= Beginning of Section =

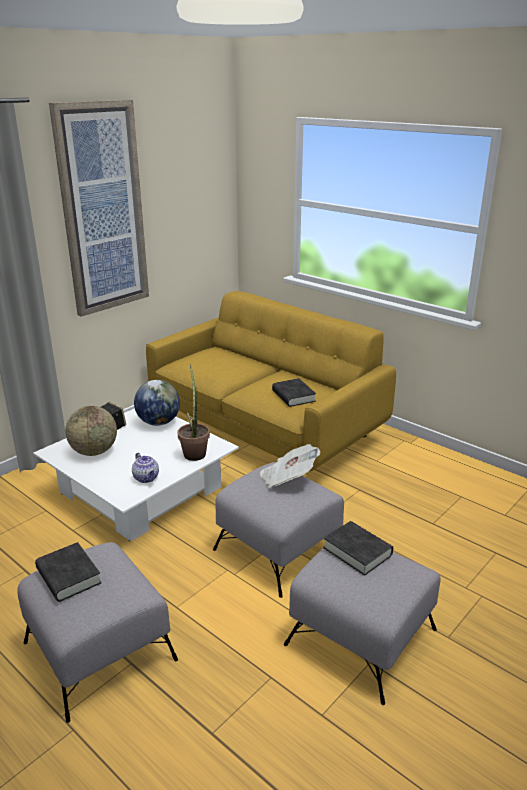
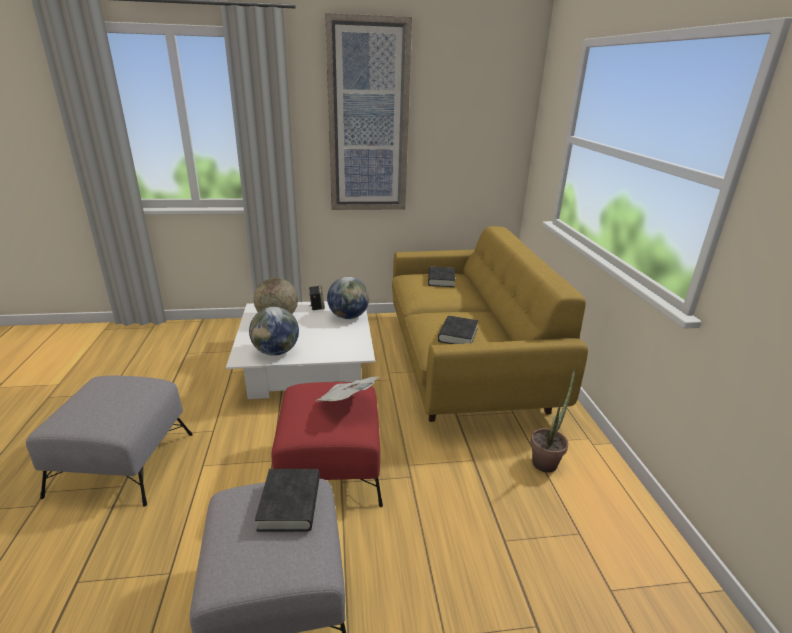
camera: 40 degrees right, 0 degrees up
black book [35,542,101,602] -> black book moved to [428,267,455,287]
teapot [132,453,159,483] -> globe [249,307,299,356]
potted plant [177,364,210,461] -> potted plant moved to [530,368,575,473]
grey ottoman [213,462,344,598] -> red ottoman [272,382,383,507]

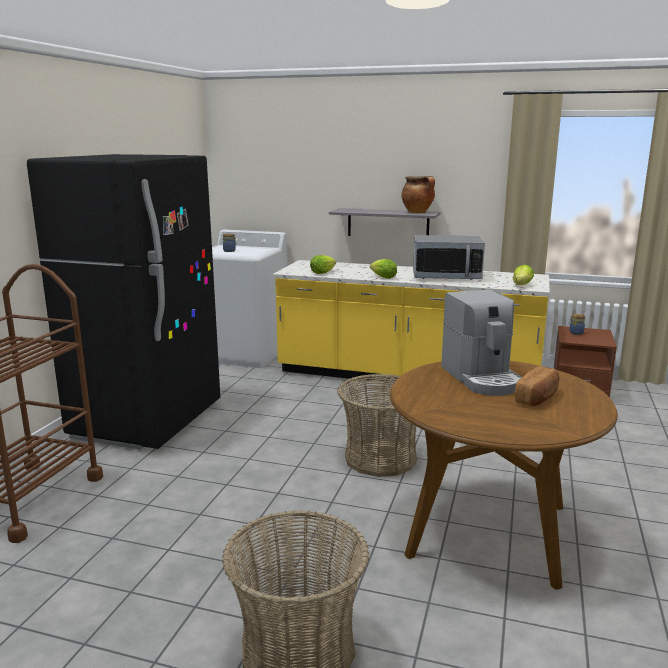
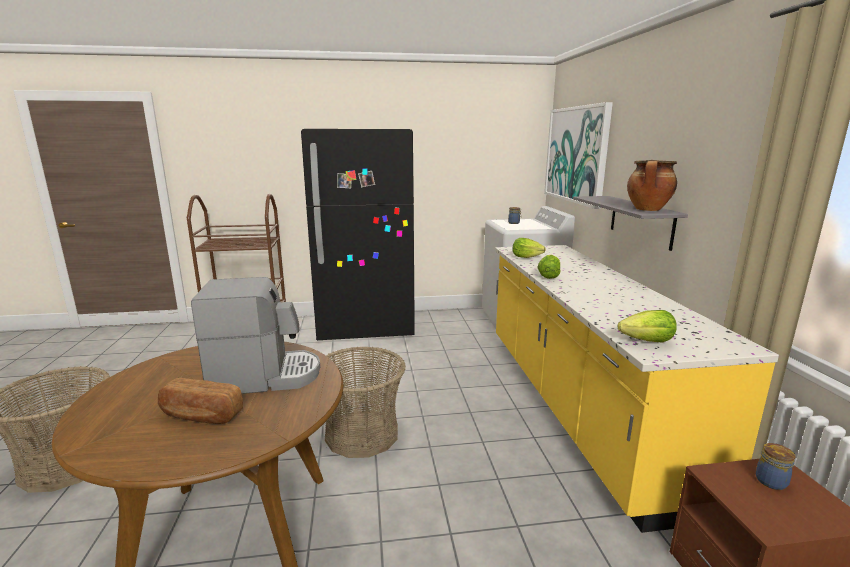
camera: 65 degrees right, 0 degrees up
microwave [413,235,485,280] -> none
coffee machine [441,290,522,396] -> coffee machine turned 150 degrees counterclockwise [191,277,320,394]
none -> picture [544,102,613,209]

= End of Section =

All of the records need to be reproduced exactly, with each picture omitted.

camera: 40 degrees right, 0 degrees up
black book [35,542,101,602] -> black book moved to [428,267,455,287]
teapot [132,453,159,483] -> globe [249,307,299,356]
potted plant [177,364,210,461] -> potted plant moved to [530,368,575,473]
grey ottoman [213,462,344,598] -> red ottoman [272,382,383,507]

camera: 65 degrees right, 0 degrees up
microwave [413,235,485,280] -> none
coffee machine [441,290,522,396] -> coffee machine turned 150 degrees counterclockwise [191,277,320,394]
none -> picture [544,102,613,209]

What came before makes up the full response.